Le ministère haïtien de l’Économie et des Finances (MEF) et le Programme alimentaire mondial (PAM) ont réuni cette semaine des responsables gouvernementaux, des partenaires techniques et des représentants d’institutions publiques afin de réfléchir aux mécanismes de financement des risques de catastrophes et au renforcement de la résilience du pays face aux effets du changement climatique.
Organisé au début de la saison cyclonique, l’atelier a porté sur les moyens de soutenir les populations vulnérables avant, pendant et après les catastrophes naturelles, dans un contexte où Haïti demeure l’un des pays les plus exposés aux aléas climatiques dans la région.
Représentant le ministre de l’Économie et des Finances, Serge Gabriel Colin, le directeur de cabinet Marc-Kenley Mogène a souligné la nécessité d’une coopération accrue entre les secteurs public et privé ainsi qu’avec les partenaires internationaux afin de réduire la vulnérabilité du pays et de favoriser une croissance plus durable.
Le directeur du PAM en Haïti, Erwan Rumen, a pour sa part plaidé en faveur de mécanismes de réponse anticipatoire permettant d’intervenir avant qu’une catastrophe ne frappe les populations les plus exposées.

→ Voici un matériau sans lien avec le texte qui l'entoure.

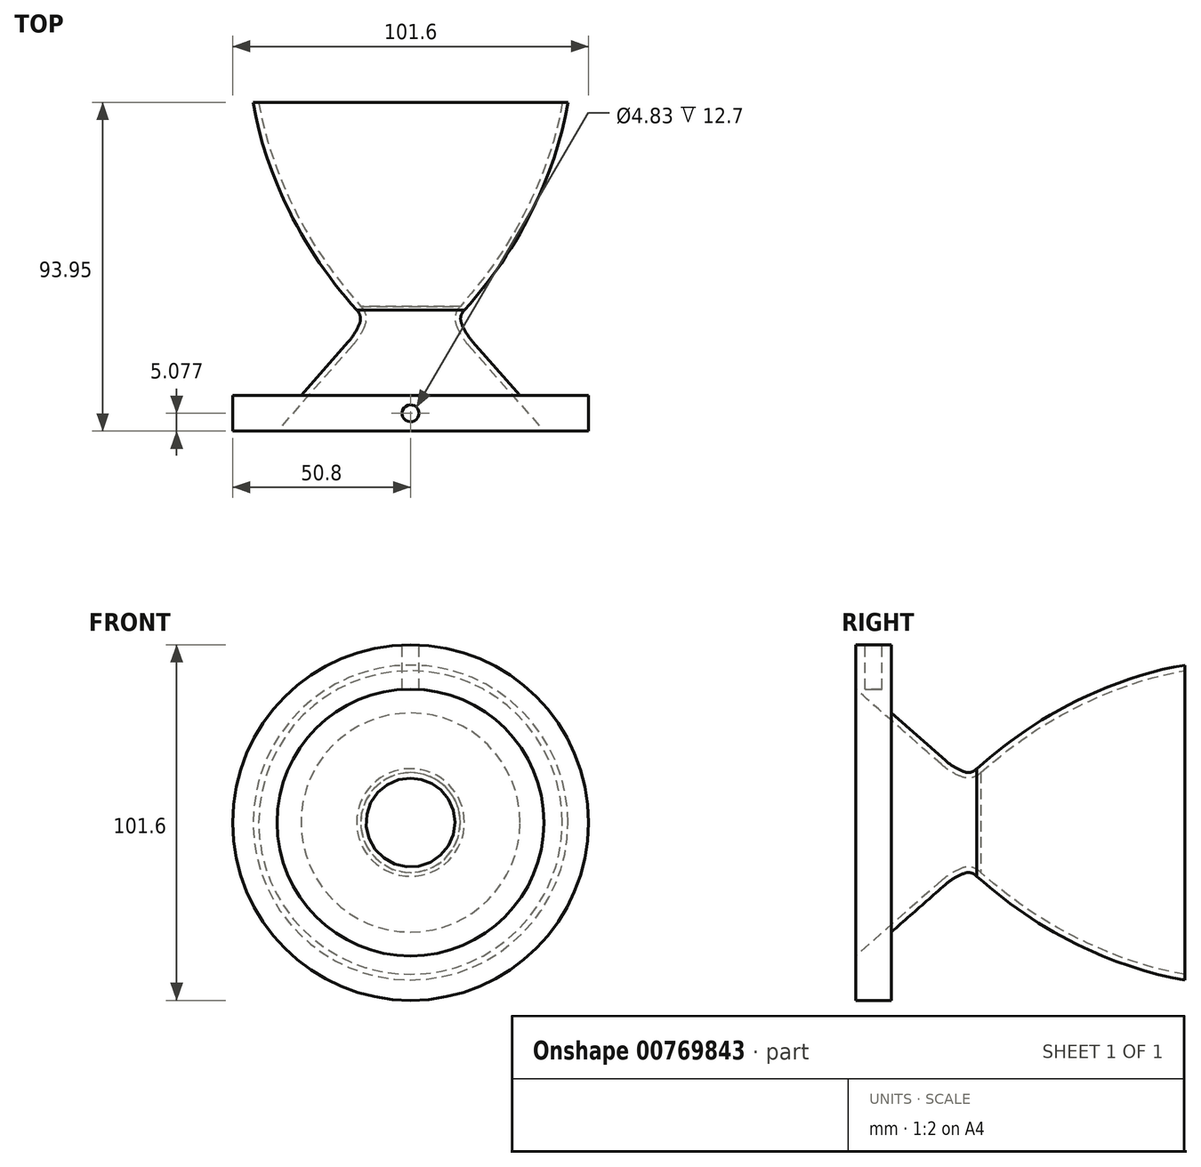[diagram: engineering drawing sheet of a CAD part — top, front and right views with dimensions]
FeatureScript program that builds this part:
annotation { "Feature Type Name" : "Feature", "Feature Type Description" : "" }
export const myFeature = defineFeature(function(context is Context, id is Id, definition is map)
    precondition{}
    {
        {
            var Q0;
            Q0=qCreatedBy(makeId("Right.planeOp"),FACE);
            var sketch = newSketch(context, id + "F0", { "sketchPlane" : qUnion([Q0])});
            skPoint(sketch, "E0", {"position": v(0, 12.7) * mm});
            skLineSegment(sketch, "E1", {"start": v(123.7, 0) * mm, "end": v(121.01, 0) * mm});
            skLineSegment(sketch, "E2", {"start": v(-17.44, 25.2) * mm, "end": v(-7.57, 16.53) * mm});
            skArc(sketch, "E3.filletArc", {"start": v(-1.71, 13.01) * mm, "mid": v(1.1, 12.83) * mm, "end": v(3.55, 14.24) * mm});
            skPoint(sketch, "E4.visualSharp", {"position": v(-5.22, 14.47) * mm});
            skArc(sketch, "E4.filletArc", {"start": v(-7.57, 16.53) * mm, "mid": v(-4.8, 14.5) * mm, "end": v(-1.71, 13.01) * mm});
            skPoint(sketch, "E5.visualSharp", {"position": v(-20.49, 27.89) * mm});
            skLineSegment(sketch, "E6", {"start": v(-32.1, 0) * mm, "end": v(0, 0) * mm});
            skFitSpline(sketch, "E7", {"points": [v(3.55, 14.24) * mm, v(34.88, 34.84) * mm, v(80.07, 42.23) * mm, v(104.64, 29.47) * mm], "startDerivative": vector(75.74, 66.28) * mm, "endDerivative": vector(115.64, 5.98) * mm});
            skLineSegment(sketch, "E8", {"start": v(0, -4.1) * mm, "end": v(0, 0) * mm, "construction": true});
            skPoint(sketch, "E9.visualSharp", {"position": v(-17.44, 25.2) * mm});
            skLineSegment(sketch, "E10", {"start": v(61.85, 0) * mm, "end": v(61.85, 43.35) * mm});
            skLineSegment(sketch, "E11.trimOffspring", {"start": v(61.85, 0) * mm, "end": v(0, 0) * mm});
            skLineSegment(sketch, "E12", {"start": v(-32.1, 0) * mm, "end": v(-32.1, 38.1) * mm});
            skLineSegment(sketch, "E13", {"start": v(-17.44, 25.2) * mm, "end": v(-32.1, 38.1) * mm});
            skSolve(sketch);
        }
        {
            var Q0;
            Q0=qSketchRegion(id+"F0",true);
            var Q1;
            Q1=sQuery(id+"F0.wireOp",EDGE,"E1");
            revolve(context, id + "F1", {"entities" : qUnion([Q0]), "axis" : qUnion([Q1]), "revolveType" : RevolveType.FULL});
        }
        {
            var Q0;
            Q0=makeQuery(id+"F1.opRevolve","SWEPT_FACE",FACE,{"disambiguationData":[OSD([sQuery(id+"F0.wireOp",EDGE,"tGUJrLnI-KkJW-VnBt-YyYd-HAQc30k8xeoV")])]});
            var Q1;
            Q1=makeQuery(id+"F1.opRevolve","SWEPT_FACE",FACE,{"disambiguationData":[OSD([sQuery(id+"F0.wireOp",EDGE,"Ow1FXaBQ-uKWU-AUm1-Qf29-WGxy1pBPwJRH")])]});
            var Q2;
            Q2=makeQuery(id+"F1.opRevolve","SWEPT_FACE",FACE,{"disambiguationData":[OSD([sQuery(id+"F0.wireOp",EDGE,"Wp9pB5bN-pT60-1smU-TE8f-r25jIHiwhP3z")])]});
            var Q3;
            Q3=makeQuery(id+"F1.opRevolve","SWEPT_FACE",FACE,{"disambiguationData":[OSD([sQuery(id+"F0.wireOp",EDGE,"kwgIDjig-gaIU-XqJW-MTxW-9zRDGWV0mluJ")])]});
            var Q4;
            Q4=makeQuery(id+"F1.opRevolve","SWEPT_FACE",FACE,{"disambiguationData":[OSD([sQuery(id+"F0.wireOp",EDGE,"E10")])]});
            var Q5;
            Q5=makeQuery(id+"F1.opRevolve","SWEPT_FACE",FACE,{"disambiguationData":[OSD([sQuery(id+"F0.wireOp",EDGE,"E12")])]});
            shell(context, id + "F2", {"entities" : qUnion([Q0, Q1, Q2, Q3, Q4, Q5]), "thickness" : 1.59 * mm, "oppositeDirection" : true});
        }
        {
            var Q0;
            Q0=qCreatedBy(makeId("Right.planeOp"),FACE);
            var sketch = newSketch(context, id + "F3", { "sketchPlane" : qUnion([Q0])});
            skLineSegment(sketch, "E14", {"start": v(-117.34, 0) * mm, "end": v(111.52, 0) * mm, "construction": true});
            skLineSegment(sketch, "E15.1", {"start": v(-6.52, -17.72) * mm, "end": v(-6.52, 17.72) * mm, "construction": true});
            skLineSegment(sketch, "E16", {"start": v(-32.1, -50.8) * mm, "end": v(-21.94, -50.8) * mm});
            skLineSegment(sketch, "E17", {"start": v(-32.1, -38.1) * mm, "end": v(-32.1, -50.8) * mm});
            skLineSegment(sketch, "E18", {"start": v(-6.52, -17.72) * mm, "end": v(-61.38, -65.95) * mm, "construction": true});
            skLineSegment(sketch, "E19", {"start": v(-32.1, -38.1) * mm, "end": v(-21.94, -29.17) * mm});
            skLineSegment(sketch, "E20", {"start": v(-21.94, -29.17) * mm, "end": v(-21.94, -50.8) * mm});
            skSolve(sketch);
        }
        {
            var Q0;
            Q0=makeQuery(id+"F3.imprint","IMPRINT",FACE,{"disambiguationData":[TD([[makeQuery(id+"F3.imprint","IMPRINT",EDGE,{"derivedFrom":sQuery(id+"F3.wireOp",EDGE,"E16")}),1.0]])]});
            var Q1;
            Q1=sQuery(id+"F3.wireOp",EDGE,"E14");
            revolve(context, id + "F4", {"operationType" : NewBodyOperationType.ADD, "surfaceOperationType" : NewSurfaceOperationType.NEW, "entities" : qUnion([Q0]), "axis" : qUnion([Q1]), "revolveType" : RevolveType.FULL});
        }
        {
            var Q0;
            Q0=qCreatedBy(makeId("Top.planeOp"),FACE);
            cPlane(context, id + "F5", {"entities" : qUnion([Q0]), "cplaneType" : CPlaneType.OFFSET, "offset" : 50.8 * mm, "width" : 152.4 * mm, "height" : 152.4 * mm});
        }
        {
            var Q0;
            Q0=qCreatedBy(id+"F5.planeOp",FACE);
            var sketch = newSketch(context, id + "F6", { "sketchPlane" : qUnion([Q0])});
            skCircle(sketch, "E21", {"center": v(0, -27.02) * mm, "radius": 2.41 * mm});
            skSolve(sketch);
        }
        {
            var Q0;
            Q0 = qSketchRegion(id + "F6", true);
            extrude(context, id + "F7", {"entities" : qUnion([Q0]), "operationType" : NewBodyOperationType.REMOVE, "oppositeDirection" : true, "depth" : 12.7 * mm, "offsetDistance" : 25.4 * mm});
        }
    });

Les discussions ont également porté sur l’accès à des fonds climatiques internationaux susceptibles de financer des projets liés à la transition énergétique, aux infrastructures, à la sécurité alimentaire, à la santé et à l’éducation.
Le ministre des Affaires sociales et du Travail, Marc-Élie Nelson, ainsi que le gouverneur de la Banque de la République d’Haïti, Ronald Gabriel, ont participé aux échanges, qui doivent déboucher sur l’élaboration de propositions destinées à renforcer les capacités nationales de gestion des risques et d’adaptation aux changements climatiques.